Saved entries:
***
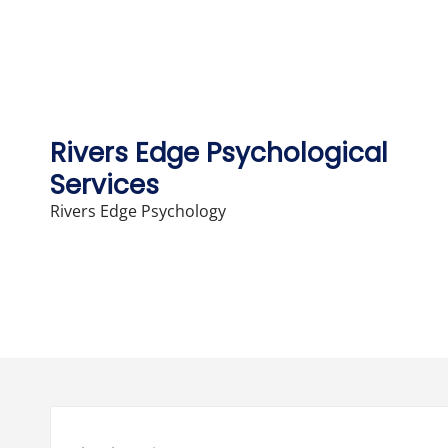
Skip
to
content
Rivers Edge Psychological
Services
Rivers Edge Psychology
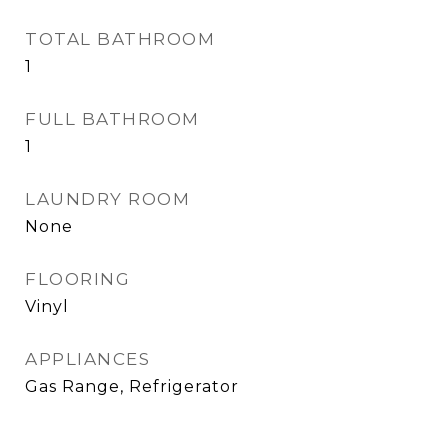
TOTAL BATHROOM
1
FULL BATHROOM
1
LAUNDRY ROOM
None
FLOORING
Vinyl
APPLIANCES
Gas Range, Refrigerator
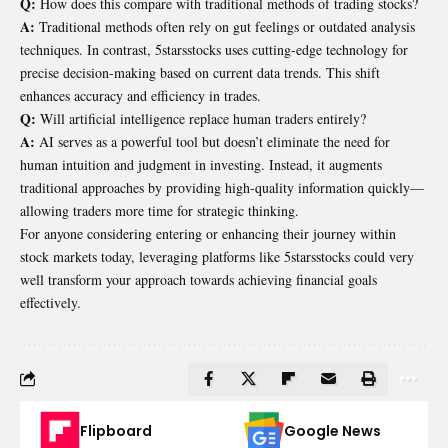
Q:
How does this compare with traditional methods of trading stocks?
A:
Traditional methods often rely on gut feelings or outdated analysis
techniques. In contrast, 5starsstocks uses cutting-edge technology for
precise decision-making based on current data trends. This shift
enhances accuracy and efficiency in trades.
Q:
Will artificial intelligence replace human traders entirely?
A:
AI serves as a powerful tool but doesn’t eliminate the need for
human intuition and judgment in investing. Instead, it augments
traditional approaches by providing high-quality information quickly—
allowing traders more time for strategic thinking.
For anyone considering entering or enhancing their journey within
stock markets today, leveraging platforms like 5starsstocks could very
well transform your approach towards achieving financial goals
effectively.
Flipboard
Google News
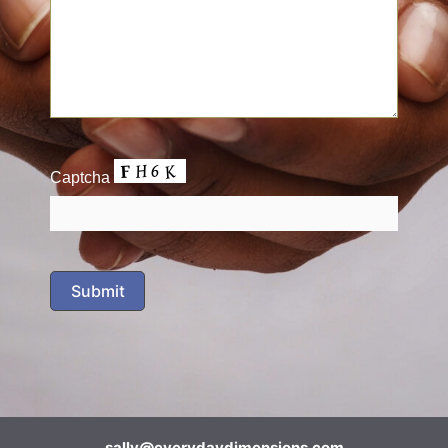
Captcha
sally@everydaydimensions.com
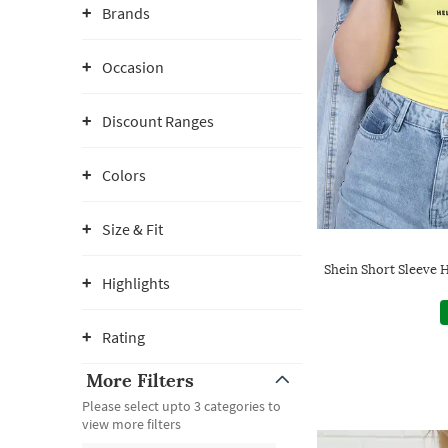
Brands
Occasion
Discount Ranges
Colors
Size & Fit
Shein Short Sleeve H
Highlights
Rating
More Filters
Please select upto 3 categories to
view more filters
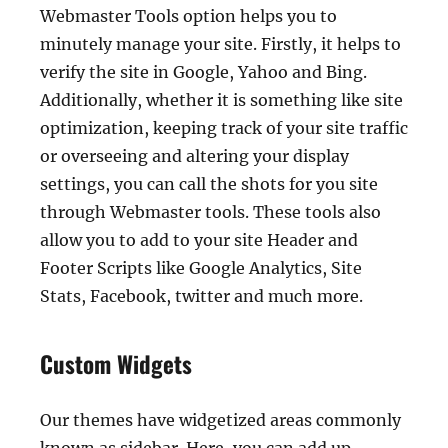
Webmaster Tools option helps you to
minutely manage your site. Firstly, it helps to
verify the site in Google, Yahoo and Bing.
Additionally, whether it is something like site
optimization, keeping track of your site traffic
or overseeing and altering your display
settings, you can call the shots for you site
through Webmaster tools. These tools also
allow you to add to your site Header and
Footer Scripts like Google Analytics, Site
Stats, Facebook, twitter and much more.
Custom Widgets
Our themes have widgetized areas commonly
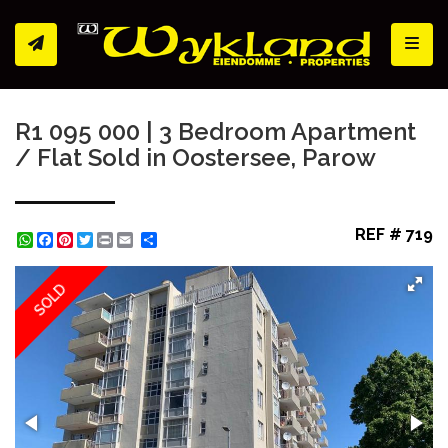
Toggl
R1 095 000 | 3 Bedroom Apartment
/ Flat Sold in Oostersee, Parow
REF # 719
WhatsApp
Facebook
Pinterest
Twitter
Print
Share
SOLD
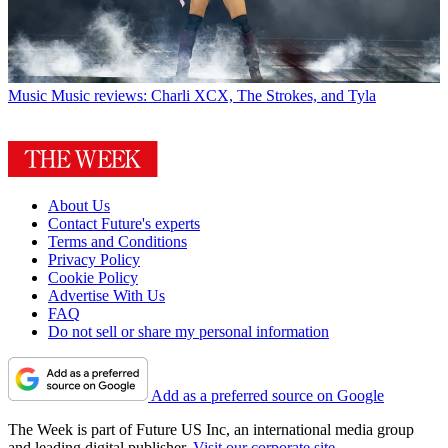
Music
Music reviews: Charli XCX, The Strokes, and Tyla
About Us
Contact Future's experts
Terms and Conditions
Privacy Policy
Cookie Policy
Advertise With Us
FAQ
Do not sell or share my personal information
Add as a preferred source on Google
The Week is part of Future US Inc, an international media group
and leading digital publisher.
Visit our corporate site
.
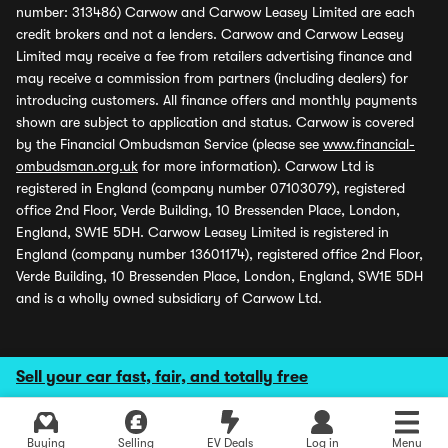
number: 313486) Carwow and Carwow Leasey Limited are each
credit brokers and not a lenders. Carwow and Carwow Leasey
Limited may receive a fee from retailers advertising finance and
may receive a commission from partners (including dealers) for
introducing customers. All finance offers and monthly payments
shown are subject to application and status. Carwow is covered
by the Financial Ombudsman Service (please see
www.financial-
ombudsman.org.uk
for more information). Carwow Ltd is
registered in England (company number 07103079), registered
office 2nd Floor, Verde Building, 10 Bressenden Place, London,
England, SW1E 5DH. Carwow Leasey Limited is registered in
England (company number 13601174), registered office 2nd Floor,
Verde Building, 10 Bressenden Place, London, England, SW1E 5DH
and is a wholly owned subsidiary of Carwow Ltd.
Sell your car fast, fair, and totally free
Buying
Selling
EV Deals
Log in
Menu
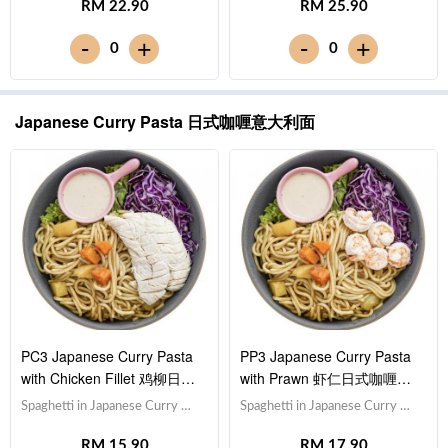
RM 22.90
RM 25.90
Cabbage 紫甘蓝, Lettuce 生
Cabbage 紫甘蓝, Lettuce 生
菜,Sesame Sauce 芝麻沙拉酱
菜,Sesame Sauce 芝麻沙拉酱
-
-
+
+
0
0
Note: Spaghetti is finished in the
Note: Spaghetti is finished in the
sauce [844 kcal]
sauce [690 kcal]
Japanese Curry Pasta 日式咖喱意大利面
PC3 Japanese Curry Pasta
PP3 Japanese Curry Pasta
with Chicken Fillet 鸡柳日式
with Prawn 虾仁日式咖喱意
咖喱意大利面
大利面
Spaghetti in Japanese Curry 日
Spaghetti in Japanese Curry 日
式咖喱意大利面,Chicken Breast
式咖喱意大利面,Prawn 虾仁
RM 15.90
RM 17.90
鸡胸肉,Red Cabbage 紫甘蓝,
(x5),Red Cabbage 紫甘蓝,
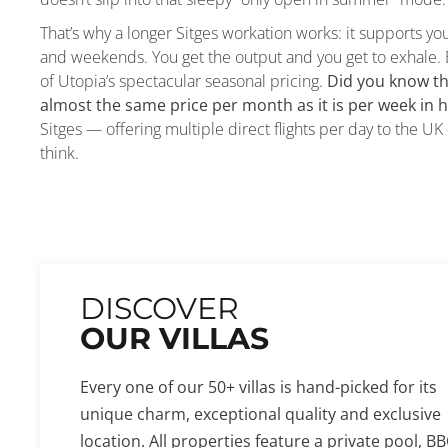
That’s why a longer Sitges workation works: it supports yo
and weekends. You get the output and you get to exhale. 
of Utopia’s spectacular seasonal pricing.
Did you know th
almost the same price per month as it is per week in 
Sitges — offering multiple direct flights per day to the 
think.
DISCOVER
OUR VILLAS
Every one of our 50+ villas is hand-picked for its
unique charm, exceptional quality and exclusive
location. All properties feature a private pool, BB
***
EXERCISE BRIEF | Swap "Vinyl" for "Tile" in the rows from the start through the line containing "Gas Range, Refrigerator", and keep everything else the same. Leave the pictures out.

TASK SOLUTION |
Skip
to
content
Rivers Edge Psychological
Services
Rivers Edge Psychology
TOTAL BATHROOM
1
FULL BATHROOM
1
LAUNDRY ROOM
None
FLOORING
Tile
APPLIANCES
Gas Range, Refrigerator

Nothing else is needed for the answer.